Serratia marcescens and Enterobacterales of the Morganellaceae family are associated with infections in different sites and exhibit an expected phenotype of resistance to several antimicrobials, making therapeutic options very limited. Meropenem in modified therapy for bacteria with minimum inhibitory concentration (MIC) < 32.0 μg/mL has been used in clinical practice, and new therapeutic options, such as meropenem-vaborbactam (MV) and ceftazidime-avibactam (CZA), have emerged as effective therapeutic alternatives.
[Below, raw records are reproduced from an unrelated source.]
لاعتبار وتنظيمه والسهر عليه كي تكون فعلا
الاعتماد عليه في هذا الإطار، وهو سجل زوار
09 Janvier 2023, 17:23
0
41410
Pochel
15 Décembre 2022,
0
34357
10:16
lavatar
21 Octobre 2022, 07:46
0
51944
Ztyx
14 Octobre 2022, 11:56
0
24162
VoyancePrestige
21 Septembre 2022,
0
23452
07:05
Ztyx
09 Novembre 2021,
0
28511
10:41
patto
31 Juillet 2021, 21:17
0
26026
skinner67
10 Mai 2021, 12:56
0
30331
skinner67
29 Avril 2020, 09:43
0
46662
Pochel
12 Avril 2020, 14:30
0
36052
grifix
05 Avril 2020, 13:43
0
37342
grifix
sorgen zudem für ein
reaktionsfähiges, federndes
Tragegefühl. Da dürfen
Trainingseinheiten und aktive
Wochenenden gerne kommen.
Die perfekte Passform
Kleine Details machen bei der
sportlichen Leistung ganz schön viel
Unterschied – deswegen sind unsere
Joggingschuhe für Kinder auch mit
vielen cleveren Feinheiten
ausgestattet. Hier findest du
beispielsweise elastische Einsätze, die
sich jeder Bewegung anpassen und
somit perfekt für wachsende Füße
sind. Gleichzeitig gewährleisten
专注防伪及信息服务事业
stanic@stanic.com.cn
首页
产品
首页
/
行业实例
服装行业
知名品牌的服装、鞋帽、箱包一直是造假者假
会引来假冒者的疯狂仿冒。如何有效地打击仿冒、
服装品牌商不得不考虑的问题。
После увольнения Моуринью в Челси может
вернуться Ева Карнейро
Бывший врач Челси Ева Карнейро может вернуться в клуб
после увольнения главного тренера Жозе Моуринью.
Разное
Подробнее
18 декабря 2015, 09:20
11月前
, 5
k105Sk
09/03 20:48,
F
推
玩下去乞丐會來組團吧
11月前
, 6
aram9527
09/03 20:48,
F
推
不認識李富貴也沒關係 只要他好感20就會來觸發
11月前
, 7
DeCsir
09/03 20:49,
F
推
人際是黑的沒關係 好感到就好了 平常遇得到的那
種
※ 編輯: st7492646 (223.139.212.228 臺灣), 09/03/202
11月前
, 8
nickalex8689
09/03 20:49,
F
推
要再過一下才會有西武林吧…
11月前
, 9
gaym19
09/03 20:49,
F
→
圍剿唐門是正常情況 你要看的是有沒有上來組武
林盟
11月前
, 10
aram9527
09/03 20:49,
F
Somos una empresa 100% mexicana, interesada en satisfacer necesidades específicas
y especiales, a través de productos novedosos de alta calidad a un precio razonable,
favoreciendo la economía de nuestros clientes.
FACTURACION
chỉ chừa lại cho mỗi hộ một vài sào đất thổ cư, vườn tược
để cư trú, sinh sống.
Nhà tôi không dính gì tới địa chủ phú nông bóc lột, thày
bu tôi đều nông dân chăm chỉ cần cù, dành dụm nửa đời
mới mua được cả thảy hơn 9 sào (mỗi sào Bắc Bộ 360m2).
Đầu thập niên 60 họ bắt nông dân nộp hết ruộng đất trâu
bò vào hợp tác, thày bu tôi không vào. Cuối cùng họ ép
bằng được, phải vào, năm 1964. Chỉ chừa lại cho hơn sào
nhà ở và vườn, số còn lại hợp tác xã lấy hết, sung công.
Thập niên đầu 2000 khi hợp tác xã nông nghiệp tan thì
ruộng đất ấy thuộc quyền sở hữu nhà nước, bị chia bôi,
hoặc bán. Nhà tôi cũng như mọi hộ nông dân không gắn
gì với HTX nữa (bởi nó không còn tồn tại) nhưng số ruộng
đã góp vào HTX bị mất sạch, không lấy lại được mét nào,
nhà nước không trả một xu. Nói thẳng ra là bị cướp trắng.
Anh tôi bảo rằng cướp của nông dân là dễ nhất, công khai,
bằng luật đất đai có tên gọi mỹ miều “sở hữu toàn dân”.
Therefore, the objective of this study was to evaluate the susceptibility to meropenem, MV, and CZA, as well as carbapenemase production, in isolates of Serratia marcescens and Morganellaceae Enterobacterales with reduced susceptibility to meropenem by disk-diffusion method, and to assess the institutional consumption of meropenem and CZA.

A total of 188 bacterial isolates of S. marcescens and Morganellaceae with reduced susceptibility to meropenem, obtained from clinical samples collected in a tertiary hospital between 2021 and 2024, were analyzed.
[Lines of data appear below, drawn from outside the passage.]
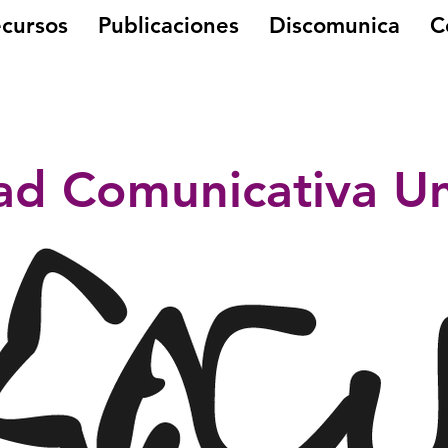
cursos
Publicaciones
Discomunica
C
dad Comunicativa U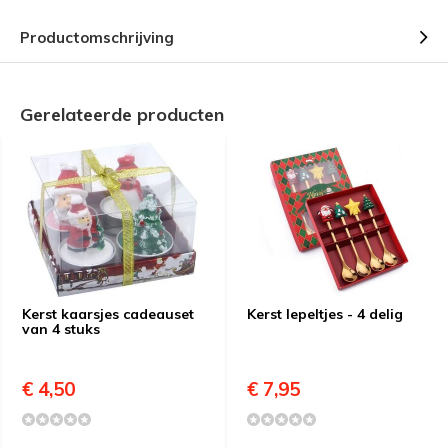
Productomschrijving
Gerelateerde producten
Kerst kaarsjes cadeauset
Kerst lepeltjes - 4 delig
van 4 stuks
€ 4,50
€ 7,95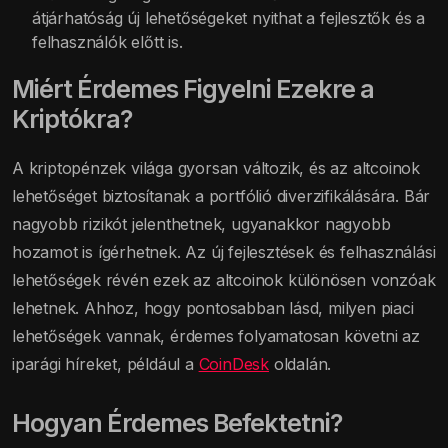
átjárhatóság új lehetőségeket nyithat a fejlesztők és a
felhasználók előtt is.
Miért Érdemes Figyelni Ezekre a
Kriptókra?
A kriptopénzek világa gyorsan változik, és az altcoinok
lehetőséget biztosítanak a portfólió diverzifikálására. Bár
nagyobb rizikót jelenthetnek, ugyanakkor nagyobb
hozamot is ígérhetnek. Az új fejlesztések és felhasználási
lehetőségek révén ezek az altcoinok különösen vonzóak
lehetnek. Ahhoz, hogy pontosabban lásd, milyen piaci
lehetőségek vannak, érdemes folyamatosan követni az
iparági híreket, például a
CoinDesk
oldalán.
Hogyan Érdemes Befektetni?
A total of 129 isolates (68.6%) presented a meropenem MIC < 32 μg/mL, with MIC50 and MIC90 of 8.0 μg/mL and 256.0 μg/mL, respectively. Of the 188 isolates evaluated, 71 were non-producers of metallo-β-lactamases. Among these, 69 (97.8%) were susceptible to CZA and 57 (80.3%) were susceptible to MV, with MIC50 of 0.5 μg/mL and MIC90 of 256.0 μg/mL. Regarding therapeutic options for non-producers of metallo-β-lactamases with meropenem MIC ≥ 32 μg/mL, 97.9% (47/48) were susceptible to CZA and 70.8% (34/48) were susceptible to MV. Meropenem consumption at the institution remained at similar levels to those observed during the COVID-19 pandemic, while CZA consumption increased significantly (p = 0.007) during the analyzed period.
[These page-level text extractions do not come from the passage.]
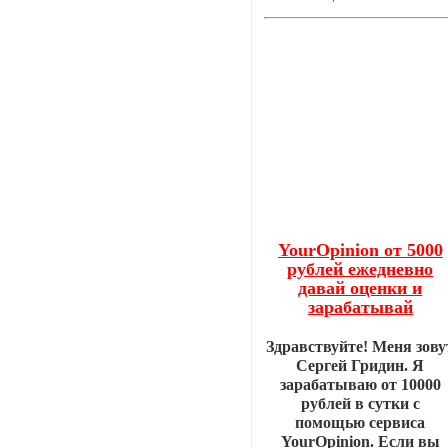
YourOpinion от 5000
рублей ежедневно
давай оценки и
зарабатывай
Здравствуйте! Меня зову
Сергей Гридин. Я
зарабатываю от 10000
рублей в сутки с
помощью сервиса
YourOpinion. Если вы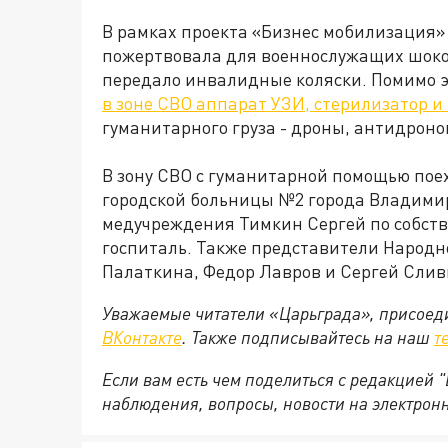
В рамках проекта «Бизнес мобилизация
пожертвовала для военнослужащих шоко
передало инвалидные коляски. Помимо э
в зоне СВО аппарат УЗИ, стерилизатор и
гуманитарного груза - дроны, антидроно
В зону СВО с гуманитарной помощью пое
городской больницы №2 города Владими
медучреждения Тимкин Сергей по собст
госпиталь. Также представители Народн
Палаткина, Федор Лавров и Сергей Слив
Уважаемые читатели «Царьграда», присоеди
ВКонтакте
. Также подписывайтесь на наш
т
Если вам есть чем поделиться с редакцией
наблюдения, вопросы, новости на электрон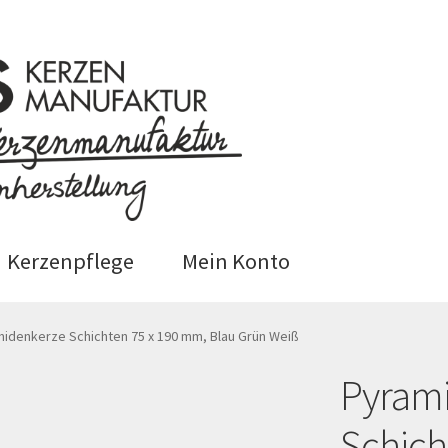
Kerzenpflege
Mein Konto
 (EU)
Datenschutzerklärung
idenkerze Schichten 75 x 190 mm, Blau Grün Weiß
Pyram
epage
Impressum
Kasse
Kerzenpflege
Mein Ko
Schich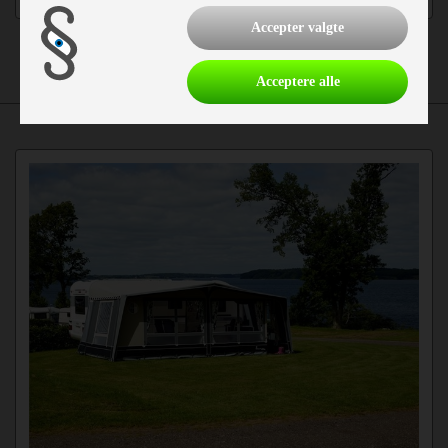
Detaljer
Accepter valgte
Acceptere alle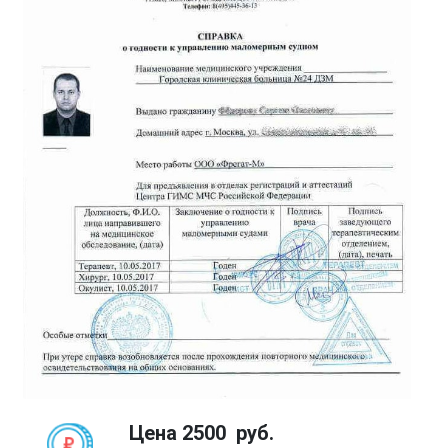
Цена
2500
руб.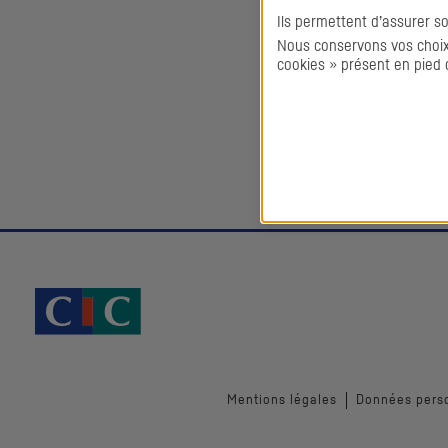
Ils permettent d’assurer s
Nous conservons vos choix 
cookies » présent en pied 
Mentions légales
Données pers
This study found a high percentage of isolates that, although resistant in vitro to meropenem, presented low MICs, suggesting that they could potentially be treated with meropenem in modified therapy. It also identified 14 isolates resistant to MV and 2 isolates resistant to CZA. Most studies on KPC variants resistant to MV and CZA are focused on Klebsiella pneumoniae; therefore, it would be relevant to investigate the resistance mechanisms involved in these other species.